> **INSTRUÇÕES DO EXERCÍCIO**
Copie sem nenhuma alteração o trecho da listagem abaixo que vai do início até a linha que contém "genus: Thalassarche", incluindo essa linha.

> **DADOS REGISTRADOS**
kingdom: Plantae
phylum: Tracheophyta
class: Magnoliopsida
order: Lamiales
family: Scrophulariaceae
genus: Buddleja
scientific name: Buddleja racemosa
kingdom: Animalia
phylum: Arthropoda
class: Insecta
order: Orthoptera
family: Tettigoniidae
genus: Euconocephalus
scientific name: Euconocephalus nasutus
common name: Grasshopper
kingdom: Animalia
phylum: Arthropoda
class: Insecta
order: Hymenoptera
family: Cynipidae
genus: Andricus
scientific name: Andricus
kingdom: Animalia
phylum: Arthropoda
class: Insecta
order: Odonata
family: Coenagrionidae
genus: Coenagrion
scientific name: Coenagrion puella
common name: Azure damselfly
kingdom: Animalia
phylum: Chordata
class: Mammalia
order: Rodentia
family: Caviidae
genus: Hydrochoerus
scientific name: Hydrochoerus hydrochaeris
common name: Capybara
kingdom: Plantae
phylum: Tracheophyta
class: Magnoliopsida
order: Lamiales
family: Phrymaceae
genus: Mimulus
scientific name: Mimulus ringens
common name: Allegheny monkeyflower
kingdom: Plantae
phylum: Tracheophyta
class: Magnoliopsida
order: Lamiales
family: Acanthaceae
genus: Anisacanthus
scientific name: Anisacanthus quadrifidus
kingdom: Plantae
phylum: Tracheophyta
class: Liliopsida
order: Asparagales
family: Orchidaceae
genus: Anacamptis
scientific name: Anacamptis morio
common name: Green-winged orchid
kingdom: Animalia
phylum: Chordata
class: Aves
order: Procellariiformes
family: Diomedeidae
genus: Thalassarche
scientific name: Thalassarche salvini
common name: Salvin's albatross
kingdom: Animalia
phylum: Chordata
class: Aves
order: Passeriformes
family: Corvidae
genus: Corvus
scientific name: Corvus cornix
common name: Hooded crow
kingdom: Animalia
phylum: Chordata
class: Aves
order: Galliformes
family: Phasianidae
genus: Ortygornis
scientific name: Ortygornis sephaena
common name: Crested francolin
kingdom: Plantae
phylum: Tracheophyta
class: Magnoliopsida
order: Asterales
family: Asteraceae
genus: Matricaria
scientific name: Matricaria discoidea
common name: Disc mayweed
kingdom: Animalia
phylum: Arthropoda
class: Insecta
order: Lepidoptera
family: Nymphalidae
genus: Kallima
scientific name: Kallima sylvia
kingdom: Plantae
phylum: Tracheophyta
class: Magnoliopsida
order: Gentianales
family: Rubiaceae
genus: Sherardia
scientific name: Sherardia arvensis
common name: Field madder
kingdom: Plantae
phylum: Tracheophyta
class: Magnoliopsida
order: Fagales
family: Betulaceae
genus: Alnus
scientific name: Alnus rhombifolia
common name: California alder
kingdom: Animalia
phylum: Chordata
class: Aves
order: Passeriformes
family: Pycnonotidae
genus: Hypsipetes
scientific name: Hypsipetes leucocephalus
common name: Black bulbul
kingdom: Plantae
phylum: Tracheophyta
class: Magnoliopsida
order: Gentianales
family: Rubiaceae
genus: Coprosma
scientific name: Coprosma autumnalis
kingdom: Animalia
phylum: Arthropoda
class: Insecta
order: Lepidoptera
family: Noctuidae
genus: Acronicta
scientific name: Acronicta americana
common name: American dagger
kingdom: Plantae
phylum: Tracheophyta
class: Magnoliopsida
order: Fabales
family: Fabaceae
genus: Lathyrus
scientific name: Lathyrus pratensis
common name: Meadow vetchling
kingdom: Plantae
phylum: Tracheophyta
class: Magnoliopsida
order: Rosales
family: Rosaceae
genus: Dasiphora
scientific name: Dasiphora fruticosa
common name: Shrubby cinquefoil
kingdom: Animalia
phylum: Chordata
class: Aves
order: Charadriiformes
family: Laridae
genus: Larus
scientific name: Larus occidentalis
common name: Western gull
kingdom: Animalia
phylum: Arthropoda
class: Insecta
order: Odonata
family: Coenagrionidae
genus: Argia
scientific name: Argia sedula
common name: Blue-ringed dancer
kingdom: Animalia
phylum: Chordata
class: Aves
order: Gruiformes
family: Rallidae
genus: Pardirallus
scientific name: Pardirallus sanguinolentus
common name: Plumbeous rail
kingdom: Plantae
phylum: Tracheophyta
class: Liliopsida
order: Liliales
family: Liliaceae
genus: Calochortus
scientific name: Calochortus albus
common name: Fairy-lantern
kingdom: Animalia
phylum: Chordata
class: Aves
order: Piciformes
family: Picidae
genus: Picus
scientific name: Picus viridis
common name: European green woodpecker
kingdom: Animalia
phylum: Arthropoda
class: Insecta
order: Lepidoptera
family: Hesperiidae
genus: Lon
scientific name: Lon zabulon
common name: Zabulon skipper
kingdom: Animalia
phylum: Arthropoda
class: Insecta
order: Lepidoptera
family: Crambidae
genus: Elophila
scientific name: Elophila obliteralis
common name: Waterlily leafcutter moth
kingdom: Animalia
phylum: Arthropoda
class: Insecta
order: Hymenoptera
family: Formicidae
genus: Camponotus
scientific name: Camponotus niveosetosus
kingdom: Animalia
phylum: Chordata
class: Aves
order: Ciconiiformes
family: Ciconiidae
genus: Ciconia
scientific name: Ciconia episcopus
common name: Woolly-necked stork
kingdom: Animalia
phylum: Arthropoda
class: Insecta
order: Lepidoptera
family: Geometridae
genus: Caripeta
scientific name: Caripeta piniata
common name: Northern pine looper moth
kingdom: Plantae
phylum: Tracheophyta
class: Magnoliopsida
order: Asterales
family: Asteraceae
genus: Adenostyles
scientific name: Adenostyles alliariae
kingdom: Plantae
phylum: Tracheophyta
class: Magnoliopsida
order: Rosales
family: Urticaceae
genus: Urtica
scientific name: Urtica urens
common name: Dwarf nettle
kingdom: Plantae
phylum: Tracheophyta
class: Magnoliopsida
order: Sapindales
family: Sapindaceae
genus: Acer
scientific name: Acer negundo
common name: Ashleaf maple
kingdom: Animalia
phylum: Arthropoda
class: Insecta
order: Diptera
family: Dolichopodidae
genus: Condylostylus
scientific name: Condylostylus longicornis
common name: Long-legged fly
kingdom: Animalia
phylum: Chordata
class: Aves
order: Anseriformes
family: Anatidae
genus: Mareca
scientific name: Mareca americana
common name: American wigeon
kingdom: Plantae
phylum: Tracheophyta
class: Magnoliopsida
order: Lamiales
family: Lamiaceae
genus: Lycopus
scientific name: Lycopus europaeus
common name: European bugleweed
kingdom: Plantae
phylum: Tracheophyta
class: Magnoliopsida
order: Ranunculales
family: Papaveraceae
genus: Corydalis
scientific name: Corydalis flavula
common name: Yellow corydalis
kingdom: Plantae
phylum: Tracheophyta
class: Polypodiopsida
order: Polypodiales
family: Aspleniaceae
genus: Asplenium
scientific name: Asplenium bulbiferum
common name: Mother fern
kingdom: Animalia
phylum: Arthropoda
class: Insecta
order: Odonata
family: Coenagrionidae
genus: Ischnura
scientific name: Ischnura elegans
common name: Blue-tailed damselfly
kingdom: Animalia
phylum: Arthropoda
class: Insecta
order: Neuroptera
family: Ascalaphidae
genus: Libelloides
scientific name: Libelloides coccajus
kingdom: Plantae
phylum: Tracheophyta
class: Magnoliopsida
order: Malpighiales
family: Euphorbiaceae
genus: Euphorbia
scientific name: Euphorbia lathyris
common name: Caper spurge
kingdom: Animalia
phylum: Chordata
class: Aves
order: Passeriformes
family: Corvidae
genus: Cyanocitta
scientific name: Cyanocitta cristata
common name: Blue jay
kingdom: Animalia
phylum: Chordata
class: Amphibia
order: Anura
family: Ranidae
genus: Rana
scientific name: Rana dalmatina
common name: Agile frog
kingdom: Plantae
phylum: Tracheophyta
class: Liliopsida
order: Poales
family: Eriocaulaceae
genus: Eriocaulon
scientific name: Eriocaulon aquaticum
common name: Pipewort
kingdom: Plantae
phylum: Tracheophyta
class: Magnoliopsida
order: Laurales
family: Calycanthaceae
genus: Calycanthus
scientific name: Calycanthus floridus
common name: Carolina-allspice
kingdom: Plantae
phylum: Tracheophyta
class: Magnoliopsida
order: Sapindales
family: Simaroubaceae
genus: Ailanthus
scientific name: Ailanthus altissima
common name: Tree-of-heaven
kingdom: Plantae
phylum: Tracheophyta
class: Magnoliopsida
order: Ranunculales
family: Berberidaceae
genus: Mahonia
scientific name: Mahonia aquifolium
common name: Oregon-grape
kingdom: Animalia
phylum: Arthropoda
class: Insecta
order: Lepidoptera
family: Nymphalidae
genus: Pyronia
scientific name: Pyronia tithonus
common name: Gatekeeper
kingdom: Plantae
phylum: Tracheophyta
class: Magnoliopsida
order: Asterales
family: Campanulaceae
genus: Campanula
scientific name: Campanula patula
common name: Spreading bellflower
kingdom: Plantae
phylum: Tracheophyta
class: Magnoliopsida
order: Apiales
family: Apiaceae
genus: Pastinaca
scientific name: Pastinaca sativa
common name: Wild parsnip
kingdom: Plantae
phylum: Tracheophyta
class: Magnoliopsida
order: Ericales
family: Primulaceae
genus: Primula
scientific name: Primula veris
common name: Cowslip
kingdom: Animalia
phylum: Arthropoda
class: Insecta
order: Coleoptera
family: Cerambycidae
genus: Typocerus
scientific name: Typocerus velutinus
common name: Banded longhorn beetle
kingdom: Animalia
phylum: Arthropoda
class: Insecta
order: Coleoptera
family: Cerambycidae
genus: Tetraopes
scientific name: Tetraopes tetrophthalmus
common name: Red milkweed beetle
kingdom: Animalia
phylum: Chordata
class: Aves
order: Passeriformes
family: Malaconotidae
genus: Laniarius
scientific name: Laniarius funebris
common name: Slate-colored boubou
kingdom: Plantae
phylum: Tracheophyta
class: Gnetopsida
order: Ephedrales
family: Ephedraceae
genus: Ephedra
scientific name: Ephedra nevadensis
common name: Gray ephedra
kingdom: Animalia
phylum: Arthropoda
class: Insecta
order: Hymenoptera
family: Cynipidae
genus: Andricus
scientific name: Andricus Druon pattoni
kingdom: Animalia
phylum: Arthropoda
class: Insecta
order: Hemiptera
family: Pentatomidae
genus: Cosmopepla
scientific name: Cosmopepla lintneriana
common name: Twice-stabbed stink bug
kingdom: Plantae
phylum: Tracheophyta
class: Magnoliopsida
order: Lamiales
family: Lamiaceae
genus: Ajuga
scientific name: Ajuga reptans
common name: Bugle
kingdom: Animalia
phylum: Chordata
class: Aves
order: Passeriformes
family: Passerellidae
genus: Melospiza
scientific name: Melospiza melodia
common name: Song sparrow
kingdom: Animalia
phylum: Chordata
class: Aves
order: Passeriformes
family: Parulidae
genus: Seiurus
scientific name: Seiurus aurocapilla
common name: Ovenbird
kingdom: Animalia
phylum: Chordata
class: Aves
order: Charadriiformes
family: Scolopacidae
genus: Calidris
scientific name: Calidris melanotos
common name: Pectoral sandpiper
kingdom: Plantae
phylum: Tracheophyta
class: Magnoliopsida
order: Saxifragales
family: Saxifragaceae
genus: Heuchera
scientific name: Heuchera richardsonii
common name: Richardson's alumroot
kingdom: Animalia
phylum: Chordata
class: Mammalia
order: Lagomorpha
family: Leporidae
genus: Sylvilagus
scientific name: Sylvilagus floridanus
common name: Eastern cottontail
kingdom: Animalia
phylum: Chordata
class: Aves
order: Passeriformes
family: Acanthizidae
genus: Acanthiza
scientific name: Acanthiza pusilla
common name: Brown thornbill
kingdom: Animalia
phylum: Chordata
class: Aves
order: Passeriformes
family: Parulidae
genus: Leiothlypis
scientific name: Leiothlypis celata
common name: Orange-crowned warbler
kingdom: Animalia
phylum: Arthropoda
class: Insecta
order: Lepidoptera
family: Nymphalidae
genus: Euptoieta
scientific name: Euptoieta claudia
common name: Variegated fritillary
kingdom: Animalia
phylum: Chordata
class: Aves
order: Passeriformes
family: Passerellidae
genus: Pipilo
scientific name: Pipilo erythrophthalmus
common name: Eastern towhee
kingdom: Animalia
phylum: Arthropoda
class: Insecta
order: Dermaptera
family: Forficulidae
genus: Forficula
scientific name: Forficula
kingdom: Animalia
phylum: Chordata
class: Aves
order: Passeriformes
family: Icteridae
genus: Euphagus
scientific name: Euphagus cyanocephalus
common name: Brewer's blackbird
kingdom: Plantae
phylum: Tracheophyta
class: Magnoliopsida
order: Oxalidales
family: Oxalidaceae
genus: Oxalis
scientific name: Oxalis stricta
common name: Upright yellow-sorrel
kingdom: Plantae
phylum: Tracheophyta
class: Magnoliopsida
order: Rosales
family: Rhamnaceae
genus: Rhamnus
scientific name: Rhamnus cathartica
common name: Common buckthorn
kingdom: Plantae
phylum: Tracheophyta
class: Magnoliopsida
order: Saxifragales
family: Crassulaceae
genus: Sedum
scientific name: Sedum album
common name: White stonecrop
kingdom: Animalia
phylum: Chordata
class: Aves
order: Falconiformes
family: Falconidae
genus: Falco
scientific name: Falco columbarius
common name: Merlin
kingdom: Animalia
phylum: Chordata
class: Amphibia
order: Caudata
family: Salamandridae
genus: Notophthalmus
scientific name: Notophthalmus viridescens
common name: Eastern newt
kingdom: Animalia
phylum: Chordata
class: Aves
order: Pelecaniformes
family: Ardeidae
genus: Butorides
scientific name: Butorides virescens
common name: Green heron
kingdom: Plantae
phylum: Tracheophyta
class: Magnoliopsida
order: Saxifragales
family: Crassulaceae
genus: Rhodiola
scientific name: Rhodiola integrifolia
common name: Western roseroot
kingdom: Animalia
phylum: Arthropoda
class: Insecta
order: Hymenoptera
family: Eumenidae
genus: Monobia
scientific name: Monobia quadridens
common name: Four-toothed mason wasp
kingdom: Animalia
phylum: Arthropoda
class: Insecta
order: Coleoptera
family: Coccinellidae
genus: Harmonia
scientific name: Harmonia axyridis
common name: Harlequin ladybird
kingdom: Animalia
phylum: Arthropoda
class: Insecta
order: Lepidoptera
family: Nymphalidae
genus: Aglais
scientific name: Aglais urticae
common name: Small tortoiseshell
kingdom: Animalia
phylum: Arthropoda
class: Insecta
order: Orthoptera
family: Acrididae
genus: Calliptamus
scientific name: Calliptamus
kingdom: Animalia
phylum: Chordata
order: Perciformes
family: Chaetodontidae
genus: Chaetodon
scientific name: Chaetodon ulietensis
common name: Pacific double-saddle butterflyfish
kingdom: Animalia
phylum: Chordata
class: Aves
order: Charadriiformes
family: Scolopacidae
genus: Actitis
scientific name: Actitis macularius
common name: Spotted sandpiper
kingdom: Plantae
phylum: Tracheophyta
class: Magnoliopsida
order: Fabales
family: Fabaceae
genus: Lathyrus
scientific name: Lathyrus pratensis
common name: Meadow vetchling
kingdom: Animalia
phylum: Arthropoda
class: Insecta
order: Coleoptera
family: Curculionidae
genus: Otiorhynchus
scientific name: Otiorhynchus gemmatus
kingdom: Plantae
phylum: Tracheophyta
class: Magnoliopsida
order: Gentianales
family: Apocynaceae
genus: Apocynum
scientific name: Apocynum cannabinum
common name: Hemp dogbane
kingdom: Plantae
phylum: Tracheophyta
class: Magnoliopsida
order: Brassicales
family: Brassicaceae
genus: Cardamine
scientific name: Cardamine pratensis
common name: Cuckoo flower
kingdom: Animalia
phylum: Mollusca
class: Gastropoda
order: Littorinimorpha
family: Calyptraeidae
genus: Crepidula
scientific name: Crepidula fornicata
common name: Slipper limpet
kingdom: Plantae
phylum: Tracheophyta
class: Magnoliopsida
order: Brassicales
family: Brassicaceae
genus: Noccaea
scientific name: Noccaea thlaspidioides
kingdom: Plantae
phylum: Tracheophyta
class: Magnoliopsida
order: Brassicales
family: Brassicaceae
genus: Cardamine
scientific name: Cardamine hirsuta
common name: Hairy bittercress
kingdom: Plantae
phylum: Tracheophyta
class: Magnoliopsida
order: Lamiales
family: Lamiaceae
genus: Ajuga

> **RESPOSTA**
kingdom: Plantae
phylum: Tracheophyta
class: Magnoliopsida
order: Lamiales
family: Scrophulariaceae
genus: Buddleja
scientific name: Buddleja racemosa
kingdom: Animalia
phylum: Arthropoda
class: Insecta
order: Orthoptera
family: Tettigoniidae
genus: Euconocephalus
scientific name: Euconocephalus nasutus
common name: Grasshopper
kingdom: Animalia
phylum: Arthropoda
class: Insecta
order: Hymenoptera
family: Cynipidae
genus: Andricus
scientific name: Andricus
kingdom: Animalia
phylum: Arthropoda
class: Insecta
order: Odonata
family: Coenagrionidae
genus: Coenagrion
scientific name: Coenagrion puella
common name: Azure damselfly
kingdom: Animalia
phylum: Chordata
class: Mammalia
order: Rodentia
family: Caviidae
genus: Hydrochoerus
scientific name: Hydrochoerus hydrochaeris
common name: Capybara
kingdom: Plantae
phylum: Tracheophyta
class: Magnoliopsida
order: Lamiales
family: Phrymaceae
genus: Mimulus
scientific name: Mimulus ringens
common name: Allegheny monkeyflower
kingdom: Plantae
phylum: Tracheophyta
class: Magnoliopsida
order: Lamiales
family: Acanthaceae
genus: Anisacanthus
scientific name: Anisacanthus quadrifidus
kingdom: Plantae
phylum: Tracheophyta
class: Liliopsida
order: Asparagales
family: Orchidaceae
genus: Anacamptis
scientific name: Anacamptis morio
common name: Green-winged orchid
kingdom: Animalia
phylum: Chordata
class: Aves
order: Procellariiformes
family: Diomedeidae
genus: Thalassarche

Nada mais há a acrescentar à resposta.